Sa grande taille bien dressée lui permet de pratiquer son sport préféré, le basket-ball et la navigation. Il adore communiquer avec ses pairs, notamment les plus jeunes et ses étudiants. « Je suis le Salon des jeunes dès sa première édition, tenue en 1989. A plusieurs reprises, j’ai fait partie du jury de cet événement artistique de taille. J’encourage souvent mes étudiants à élargir leurs horizons », dit-il. Et d’ajouter: « J’ai un projet artistique qui vise à se servir des murs et des différents espaces de l’immeuble où je réside, et ce, dans le but d’en faire un modèle pour d’autres bâtiments résidentiels qui peuvent carrément se transformer en espaces d’exposition. Une manière de promouvoir l’idée de l’art pour tous ».

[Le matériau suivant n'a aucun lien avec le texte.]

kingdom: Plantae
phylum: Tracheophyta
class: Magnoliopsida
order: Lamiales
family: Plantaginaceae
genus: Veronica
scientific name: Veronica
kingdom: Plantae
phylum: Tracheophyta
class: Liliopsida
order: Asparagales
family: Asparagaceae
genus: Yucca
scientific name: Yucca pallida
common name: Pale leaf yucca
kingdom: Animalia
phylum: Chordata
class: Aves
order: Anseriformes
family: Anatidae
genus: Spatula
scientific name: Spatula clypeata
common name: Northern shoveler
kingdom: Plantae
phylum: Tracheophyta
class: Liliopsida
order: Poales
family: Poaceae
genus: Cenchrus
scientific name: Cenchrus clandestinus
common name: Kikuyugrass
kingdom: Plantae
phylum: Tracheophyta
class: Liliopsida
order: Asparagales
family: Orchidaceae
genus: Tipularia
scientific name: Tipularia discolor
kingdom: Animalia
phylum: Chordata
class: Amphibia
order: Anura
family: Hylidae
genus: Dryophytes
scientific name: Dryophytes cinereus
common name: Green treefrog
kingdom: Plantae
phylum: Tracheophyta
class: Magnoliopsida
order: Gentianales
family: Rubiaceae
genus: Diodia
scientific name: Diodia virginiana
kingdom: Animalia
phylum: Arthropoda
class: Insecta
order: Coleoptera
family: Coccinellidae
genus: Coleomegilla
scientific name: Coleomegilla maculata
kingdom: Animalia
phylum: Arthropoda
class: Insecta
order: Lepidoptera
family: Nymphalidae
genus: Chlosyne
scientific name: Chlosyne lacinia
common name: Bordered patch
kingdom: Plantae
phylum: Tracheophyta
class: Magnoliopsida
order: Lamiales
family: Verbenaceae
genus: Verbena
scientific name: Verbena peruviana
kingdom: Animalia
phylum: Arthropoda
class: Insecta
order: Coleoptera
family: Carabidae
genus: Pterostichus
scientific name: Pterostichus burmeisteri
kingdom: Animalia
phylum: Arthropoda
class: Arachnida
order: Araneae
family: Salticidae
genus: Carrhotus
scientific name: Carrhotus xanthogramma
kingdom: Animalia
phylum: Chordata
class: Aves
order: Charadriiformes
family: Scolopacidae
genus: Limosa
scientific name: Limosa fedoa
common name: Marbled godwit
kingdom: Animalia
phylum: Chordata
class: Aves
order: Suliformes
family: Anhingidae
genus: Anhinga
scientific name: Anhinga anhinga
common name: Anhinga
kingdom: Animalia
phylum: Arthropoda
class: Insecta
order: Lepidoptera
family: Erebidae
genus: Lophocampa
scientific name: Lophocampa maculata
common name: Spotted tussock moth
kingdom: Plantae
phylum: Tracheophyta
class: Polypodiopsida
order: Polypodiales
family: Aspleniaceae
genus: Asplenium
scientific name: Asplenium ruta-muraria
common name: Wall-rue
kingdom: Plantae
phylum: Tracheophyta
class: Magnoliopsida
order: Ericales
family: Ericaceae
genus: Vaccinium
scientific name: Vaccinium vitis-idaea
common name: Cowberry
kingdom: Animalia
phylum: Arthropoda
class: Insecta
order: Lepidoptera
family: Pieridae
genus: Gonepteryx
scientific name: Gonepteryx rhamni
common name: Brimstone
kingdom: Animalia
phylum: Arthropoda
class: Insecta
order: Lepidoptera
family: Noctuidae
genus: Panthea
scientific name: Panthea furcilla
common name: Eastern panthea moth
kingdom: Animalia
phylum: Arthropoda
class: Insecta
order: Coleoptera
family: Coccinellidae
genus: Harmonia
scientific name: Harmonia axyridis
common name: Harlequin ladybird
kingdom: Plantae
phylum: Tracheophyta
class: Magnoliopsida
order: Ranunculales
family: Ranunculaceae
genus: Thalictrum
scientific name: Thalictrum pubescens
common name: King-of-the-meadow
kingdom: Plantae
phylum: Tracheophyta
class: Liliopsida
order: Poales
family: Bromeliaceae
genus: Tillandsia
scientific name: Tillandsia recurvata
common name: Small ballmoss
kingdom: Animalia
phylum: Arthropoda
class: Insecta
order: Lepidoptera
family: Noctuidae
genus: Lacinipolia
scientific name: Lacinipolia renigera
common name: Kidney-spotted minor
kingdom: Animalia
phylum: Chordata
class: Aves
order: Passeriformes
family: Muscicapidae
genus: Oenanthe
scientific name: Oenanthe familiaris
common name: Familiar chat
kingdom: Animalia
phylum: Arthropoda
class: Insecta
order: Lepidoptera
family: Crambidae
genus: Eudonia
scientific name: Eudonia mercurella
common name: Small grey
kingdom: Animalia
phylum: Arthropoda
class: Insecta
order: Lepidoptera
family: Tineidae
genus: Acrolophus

Il s’inspire du travail de l’Américain Jasper Jones, mais aussi du style de ses mentors égyptiens, Hamed Nada, Zakariya Al-Zeini et Mounir Canaan. Son attachement à l’art du collage et du découpage est né en 1977, quand il a eu la chance de travailler en tant que dessinateur de presse au journal Al-Ahram, jusqu’aux années 1981, puis au magazine Al-Mossawar, de 1981 à 2007. « C’est à Al-Ahram que j’ai fait la connaissance de Youssef Al-Sébaï, Youssef Francis, Makram Hénein, Mounir Canaan, Salah Jahine, Maher Al-Dahabi, lesquels ont enrichi mon bagage culturel. Mes dessins de presse accompagnaient les écrits de Naguib Mahfouz, Youssef Idriss, Tewfiq Al-Hakim et d’autrtes », raconte le peintre et académicien, également auteur de dix livres sur l’histoire de l’art en Egypte, tels L’Art du dessin égyptien contemporain (2002) et L’Aspect visuel des murs en ruine (2012). « Dans ce livre, je documente les graffitis contestataires des jeunes lors de la Révolution du 25 Janvier 2011. Avec la reconstruction d’une nouvelle Egypte, j’espère pouvoir jeter un regard attentionné aux arts plastiques, un domaine qui demande un vrai soutien de la part de l’Etat. Pourquoi ne pas profiter du savoir-faire des plasticiens et de leurs productions pour décorer les rues d’Egypte ?», s’interroge l’artiste soucieux de partager ses préoccupations politiques et humanistes avec ses compatriotes sur les murs, dans les rues et les places publiques.

Jalons

1947 : Naissance à Suez.

1977 : Participation au Festival des jeunes arabes, Bagdad.

1996 : Participation au pavillon égyptien à la Biennale de San Paulo.

1981 à 2021 : Membre du conseil administratif de l’Atelier du Caire.

1996 et 2003 : Exposition à l’Académie des arts à Rome.